The MES-CoBraD Horizon 2020 project aims to improve the diagnosis and treatment of Complex Brain Disorders by leveraging Real-World Data and Artificial Intelligence. This interdisciplinary project will contribute to advancing scientific knowledge and innovation, while fostering collaboration among various stakeholders in the field.

Leveraging Real-World Data and Artificial Intelligence in Medical Research

Complex Brain Disorders (CoBraD) encompass a variety of conditions that impact the brain's structure and function, including dementia, epilepsy, and sleep disorders. These disorders significantly affect the quality of life for millions of people globally. Diagnosing and treating CoBraD, however, is challenging due to their heterogeneity, comorbidity, and variability.

Clinical trials, the gold standard for evaluating the safety and efficacy of new interventions, present limitations that restrict their generalizability and applicability to real-world settings. For instance, clinical trials often enforce strict inclusion and exclusion criteria, which exclude many patients with CoBraD who may have multiple or rare conditions. Furthermore, the high costs and extended durations of clinical trials impede the development and adoption of novel therapies. Additionally, clinical trials may not account for the full range of outcomes and experiences that matter to CoBraD patients in their everyday lives.

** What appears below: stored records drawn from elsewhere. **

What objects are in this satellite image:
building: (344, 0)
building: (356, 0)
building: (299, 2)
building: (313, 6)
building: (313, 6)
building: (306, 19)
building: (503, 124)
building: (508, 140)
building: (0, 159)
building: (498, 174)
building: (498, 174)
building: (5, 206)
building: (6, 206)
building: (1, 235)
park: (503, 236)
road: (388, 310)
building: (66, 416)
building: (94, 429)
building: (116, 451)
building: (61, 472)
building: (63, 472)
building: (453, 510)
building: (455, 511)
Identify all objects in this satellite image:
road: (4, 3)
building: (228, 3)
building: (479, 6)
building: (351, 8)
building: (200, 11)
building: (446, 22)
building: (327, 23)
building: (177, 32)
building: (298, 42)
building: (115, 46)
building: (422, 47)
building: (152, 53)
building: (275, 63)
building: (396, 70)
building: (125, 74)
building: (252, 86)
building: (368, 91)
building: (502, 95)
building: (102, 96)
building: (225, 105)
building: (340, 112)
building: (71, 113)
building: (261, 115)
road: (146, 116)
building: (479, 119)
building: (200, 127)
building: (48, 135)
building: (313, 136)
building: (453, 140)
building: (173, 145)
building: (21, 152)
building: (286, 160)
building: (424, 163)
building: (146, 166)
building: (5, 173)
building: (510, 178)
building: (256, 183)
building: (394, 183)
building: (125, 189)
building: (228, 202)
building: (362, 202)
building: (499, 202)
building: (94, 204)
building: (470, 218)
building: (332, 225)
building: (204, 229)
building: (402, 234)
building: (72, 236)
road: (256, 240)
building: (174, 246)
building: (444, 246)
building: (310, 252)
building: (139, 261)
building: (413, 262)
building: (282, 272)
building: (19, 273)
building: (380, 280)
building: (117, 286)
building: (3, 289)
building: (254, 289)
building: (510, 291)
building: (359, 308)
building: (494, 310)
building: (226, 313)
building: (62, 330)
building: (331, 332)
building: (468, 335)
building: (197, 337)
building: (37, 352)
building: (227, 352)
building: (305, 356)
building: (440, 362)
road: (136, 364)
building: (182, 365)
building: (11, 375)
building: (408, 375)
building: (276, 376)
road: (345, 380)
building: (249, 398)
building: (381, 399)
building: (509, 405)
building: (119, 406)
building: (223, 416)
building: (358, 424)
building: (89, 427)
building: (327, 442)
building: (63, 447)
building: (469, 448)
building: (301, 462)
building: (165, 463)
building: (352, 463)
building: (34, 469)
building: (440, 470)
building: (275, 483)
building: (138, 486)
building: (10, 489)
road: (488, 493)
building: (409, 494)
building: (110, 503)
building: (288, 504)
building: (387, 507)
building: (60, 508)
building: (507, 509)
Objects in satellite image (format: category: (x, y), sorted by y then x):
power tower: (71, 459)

Real-World Data (RWD) collected from sources beyond controlled clinical trials, such as electronic health records, wearable devices, mobile applications, patient registries, and social media, can provide valuable insights into the epidemiology, diagnosis, treatment patterns, outcomes, and costs of CoBraD across diverse populations. RWD can also capture patient preferences, values, and perspectives on their conditions.

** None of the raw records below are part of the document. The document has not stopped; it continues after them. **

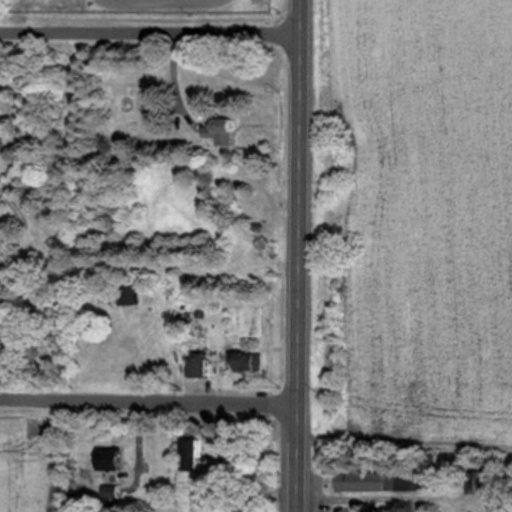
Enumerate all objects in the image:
road: (151, 34)
road: (177, 89)
road: (301, 256)
building: (132, 297)
building: (199, 366)
road: (149, 403)
building: (110, 460)
road: (230, 472)
building: (484, 478)
building: (361, 482)
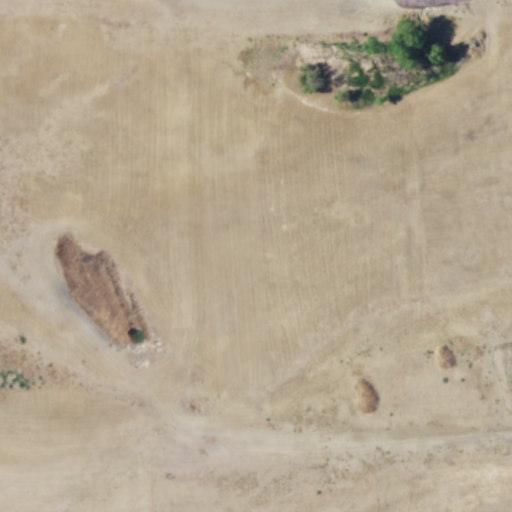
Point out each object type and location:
road: (410, 7)
road: (272, 358)
road: (327, 435)
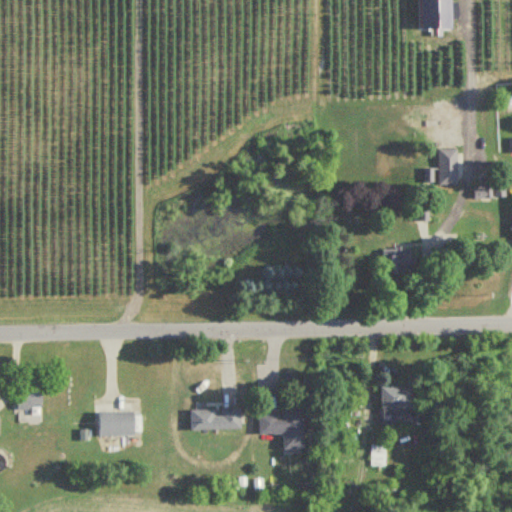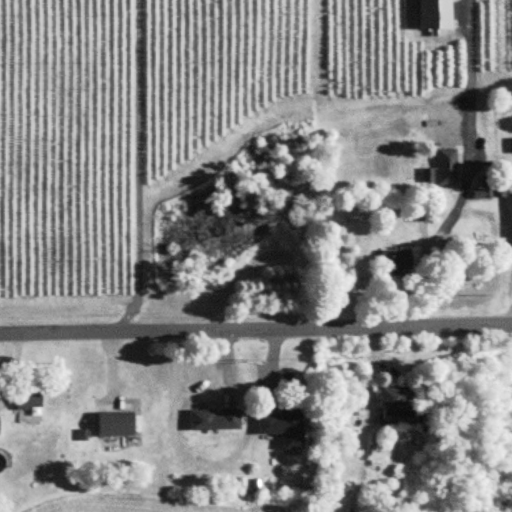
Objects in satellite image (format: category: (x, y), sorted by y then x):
building: (511, 145)
building: (444, 167)
building: (485, 191)
road: (256, 330)
road: (12, 369)
building: (24, 397)
building: (391, 397)
building: (210, 418)
road: (366, 419)
building: (110, 422)
building: (279, 425)
building: (374, 454)
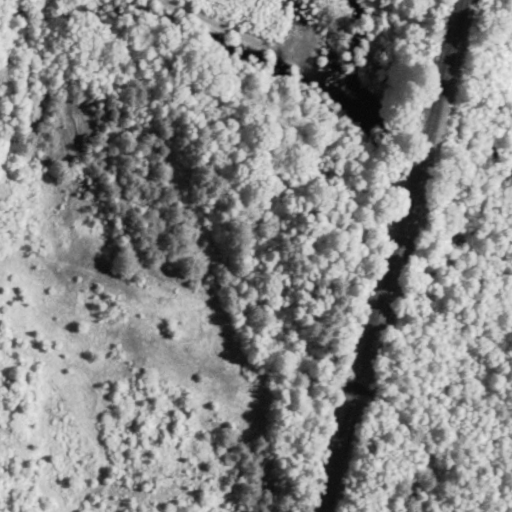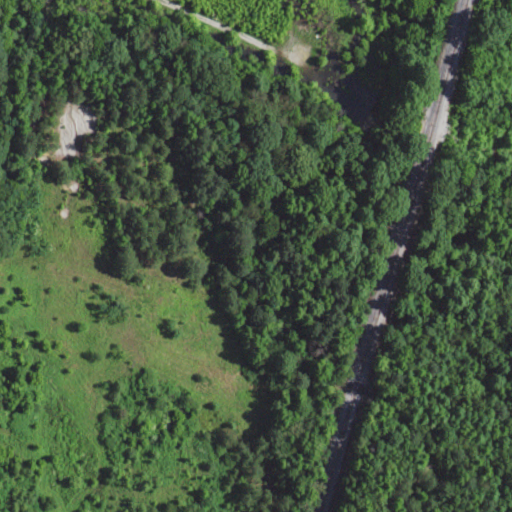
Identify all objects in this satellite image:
railway: (390, 256)
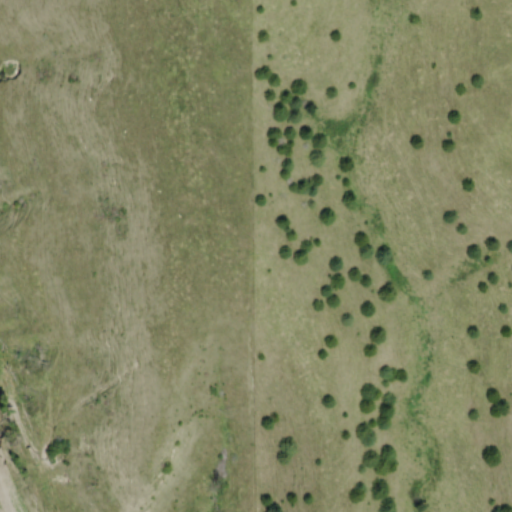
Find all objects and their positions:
road: (6, 498)
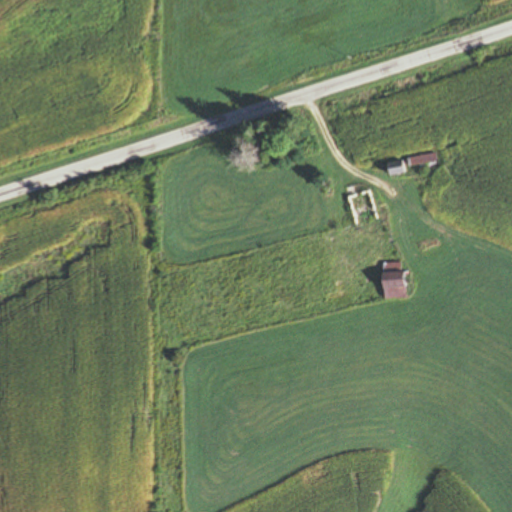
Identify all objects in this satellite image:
road: (256, 104)
building: (423, 161)
building: (400, 169)
building: (399, 283)
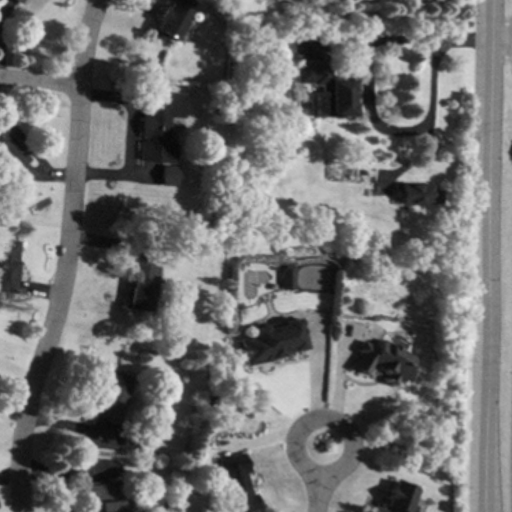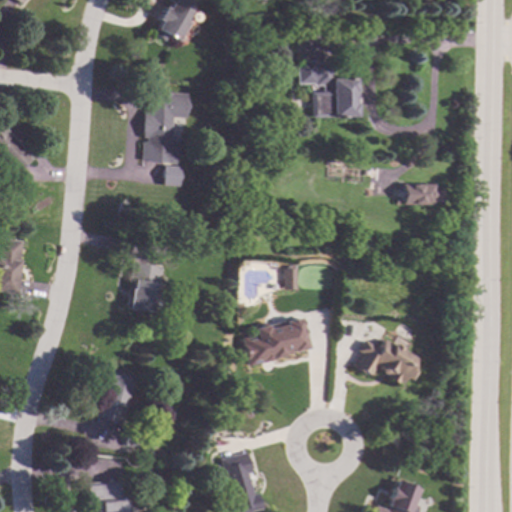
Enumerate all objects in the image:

Artificial Intelligence (AI), a branch of computer science focusing on creating systems capable of performing tasks requiring human intelligence, can facilitate the analysis and integration of large-scale, complex, and heterogeneous RWD from various sources. Advanced techniques such as machine learning, natural language processing, and computer vision enable AI to generate Real-World Evidence (RWE), which is evidence derived from RWD using rigorous methodologies. RWE can supplement and augment clinical trial evidence by addressing some limitations.

The MES-CoBraD Horizon 2020 project, an interdisciplinary initiative, seeks to develop a Multidisciplinary Expert System for the Assessment & Management of CoBraD based on RWD and AI. The project collects RWD from numerous clinical and consumer sources throughout Europe using comprehensive, cost-efficient, and rapid protocols. It also applies AI methods to analyse and integrate RWD into a unified framework, supporting diagnosis, prognosis, treatment selection, monitoring, and evaluation for CoBraD. The project will validate and compare its approach with existing clinical guidelines and standards using real-world scenarios involving CoBraD patients.

The MES-CoBraD project has the potential to enhance diagnostic accuracy and therapeutic outcomes for CoBraD patients by utilizing RWD and AI in medical research. The project will also contribute to advancing scientific knowledge and innovation within the CoBraD field. Moreover, the project will promote collaboration and communication among various stakeholders involved in CoBraD care, including clinicians, researchers, patients, caregivers, policy makers, and industry partners.